The key point is that the agent is not initially told which other agents are identical to it. So your suggestion fails to work because if we replace "A()" with "eval(cooperate)" or "eval(defect)" then we end up proving things about how the agent A'() plays against a CooperateBot or a DefectBot. We conclude that A'() defects against both of these, and end up defecting ourselves.
Ok, modification:
def U():
box1 = 1000
box2 = (A_1() == 2) ? 0 : 1000000
return box2 + ((A_2() == 2) ? box1 : 0)
or
def U():
if(A_1() == 'C' and A_2() == 'C') return 2;
if(A_1() == 'D' and A_2() == 'C') return 3;
...
def A():
Forall i try to prove A()==A_i()
Let UX(X) be the function that results from the source of U() if all calls "A_i()", for which the system was able to prove A()==A_i() were changed to "eval(X)".

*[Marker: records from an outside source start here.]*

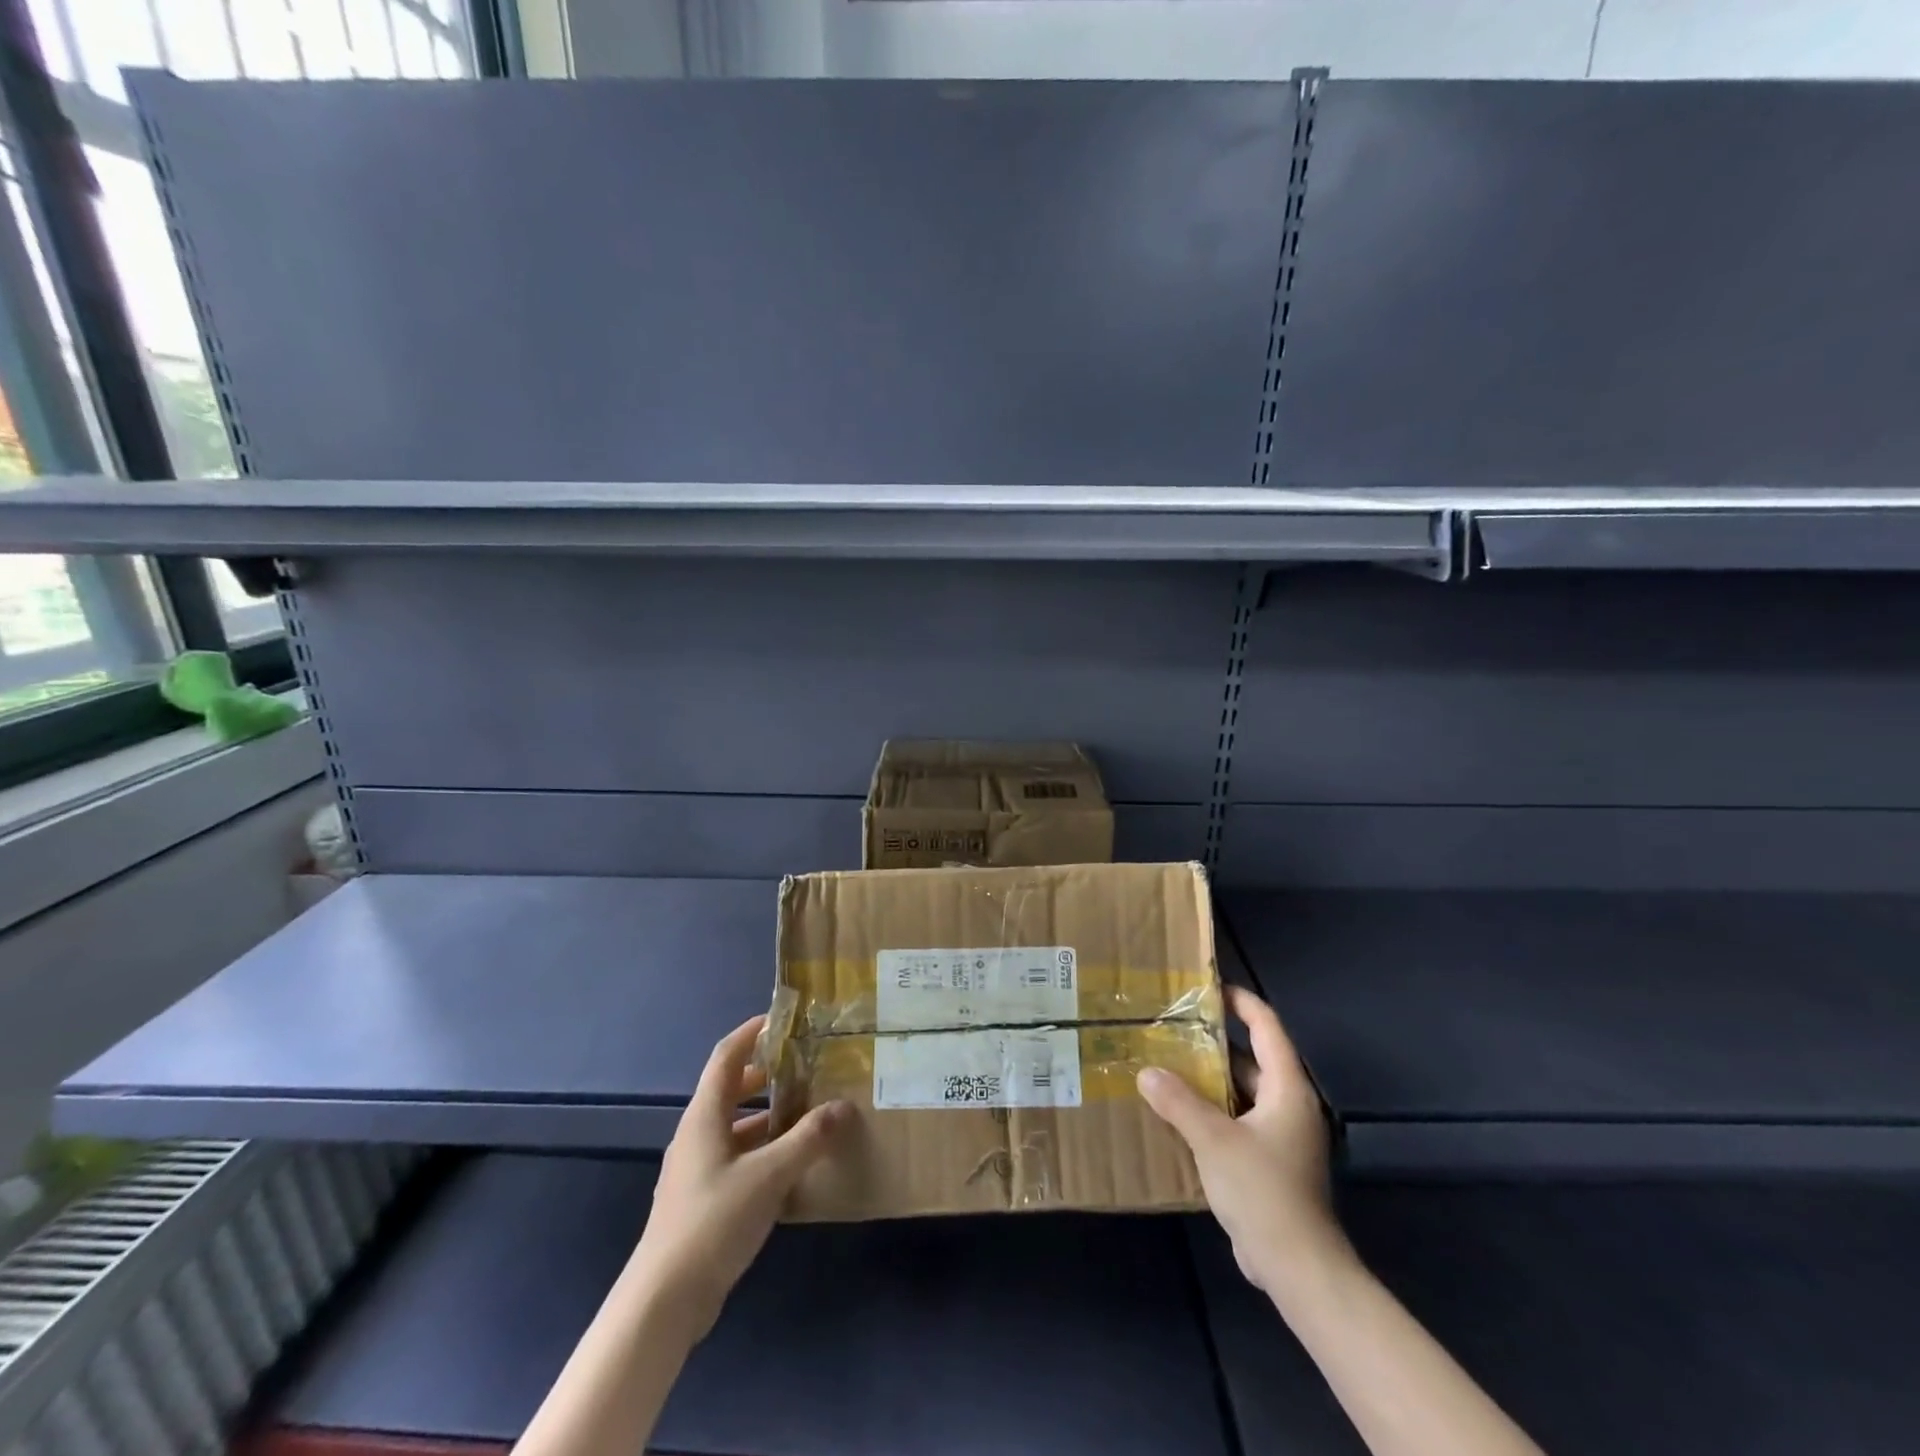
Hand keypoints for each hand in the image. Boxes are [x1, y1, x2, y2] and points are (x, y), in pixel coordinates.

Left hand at [629, 1016, 849, 1337]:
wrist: (664, 1301)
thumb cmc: (714, 1221)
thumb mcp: (770, 1175)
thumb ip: (808, 1139)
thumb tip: (844, 1107)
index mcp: (705, 1116)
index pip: (726, 1056)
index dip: (751, 1033)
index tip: (781, 1020)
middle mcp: (696, 1135)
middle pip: (729, 1090)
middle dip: (764, 1075)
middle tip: (803, 1068)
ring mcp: (696, 1170)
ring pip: (734, 1127)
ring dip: (766, 1117)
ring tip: (806, 1114)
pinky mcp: (701, 1201)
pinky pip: (735, 1159)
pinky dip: (761, 1151)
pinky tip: (790, 1167)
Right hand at [1137, 986, 1346, 1296]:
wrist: (1298, 1267)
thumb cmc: (1263, 1191)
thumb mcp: (1214, 1140)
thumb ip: (1179, 1101)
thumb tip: (1147, 1071)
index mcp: (1287, 1089)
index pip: (1267, 1027)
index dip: (1241, 1002)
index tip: (1208, 987)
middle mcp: (1288, 1105)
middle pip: (1252, 1058)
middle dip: (1214, 1041)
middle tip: (1174, 1025)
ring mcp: (1281, 1136)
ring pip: (1242, 1092)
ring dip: (1209, 1078)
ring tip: (1167, 1062)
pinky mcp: (1269, 1162)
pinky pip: (1238, 1120)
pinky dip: (1212, 1110)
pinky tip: (1178, 1111)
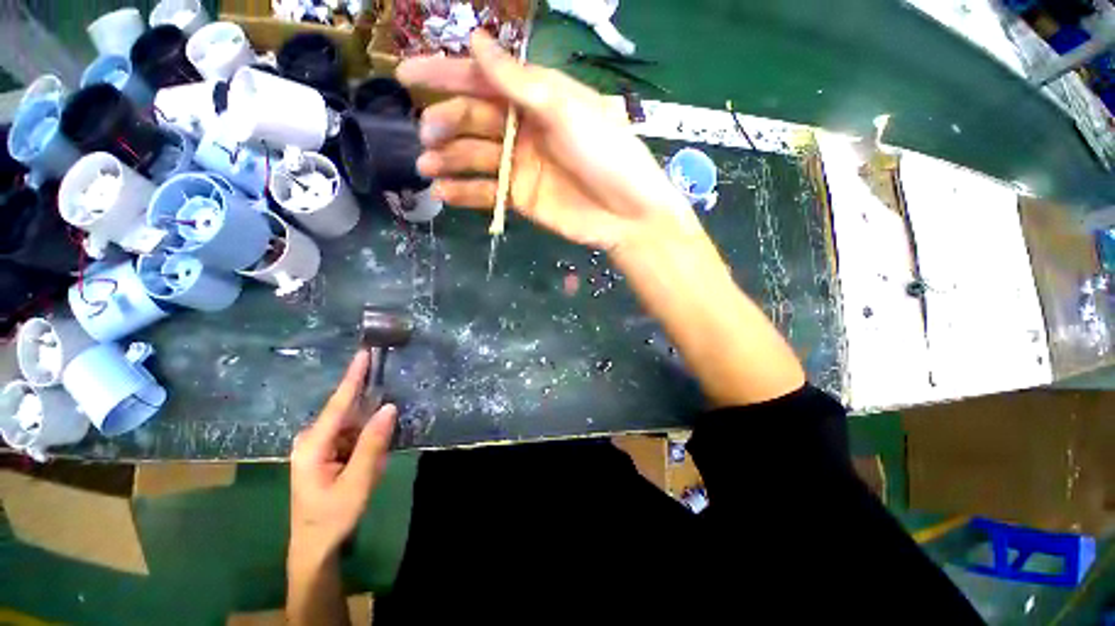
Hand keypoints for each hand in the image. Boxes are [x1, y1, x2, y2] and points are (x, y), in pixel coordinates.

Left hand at [289, 350, 396, 555]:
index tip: (363, 353)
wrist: (316, 545)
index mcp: (312, 445)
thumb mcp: (357, 482)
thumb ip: (373, 443)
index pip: (338, 404)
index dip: (353, 377)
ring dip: (371, 433)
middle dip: (371, 412)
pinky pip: (353, 435)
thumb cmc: (333, 516)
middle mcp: (312, 438)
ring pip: (353, 424)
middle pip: (348, 412)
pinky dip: (367, 441)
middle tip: (387, 424)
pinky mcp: (327, 450)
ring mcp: (319, 444)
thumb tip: (389, 407)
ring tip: (374, 462)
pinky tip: (370, 465)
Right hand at [397, 31, 700, 250]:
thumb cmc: (605, 155)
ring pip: (475, 157)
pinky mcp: (522, 198)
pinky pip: (486, 192)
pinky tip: (443, 193)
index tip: (405, 78)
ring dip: (447, 160)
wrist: (626, 213)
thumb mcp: (565, 109)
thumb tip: (476, 41)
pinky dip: (464, 193)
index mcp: (537, 98)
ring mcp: (521, 166)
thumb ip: (519, 82)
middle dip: (446, 123)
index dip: (445, 75)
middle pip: (474, 119)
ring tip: (425, 167)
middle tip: (426, 135)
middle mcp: (525, 129)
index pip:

For some action p, prove that for any possible action q, UX("return q") <= UX("return p").
Return p.
What results should be equivalent to TDT, I think.
If every step in that code is valid, then that would work. In my opinion the shakiest step in your algorithm is the "Forall i" in the first line of A(). I'll probably reason myself into a hole if I try to figure out whether or not it's valid.
Well, at least in some cases (e.g., if A's code is equal to A_i's code) the proof is immediate. Proof is also possible for minor obvious modifications, like variable renaming, so the agent should still behave better than a quining agent for PD.
My goal for inventing this is to have a consistent agent that can know (can prove) its decision beforehand, at least sometimes, without getting into contradictions...
No, it wouldn't defect against itself, because UX will call the same eval("return p") twice:
UX(X) = { return PDPayoffMatrix[eval(X), eval(X)]; }
The payoff with p=cooperate is greater, so the agent will cooperate.
EDIT: Sorry, that was all wrong, and missed your point. Thinking now...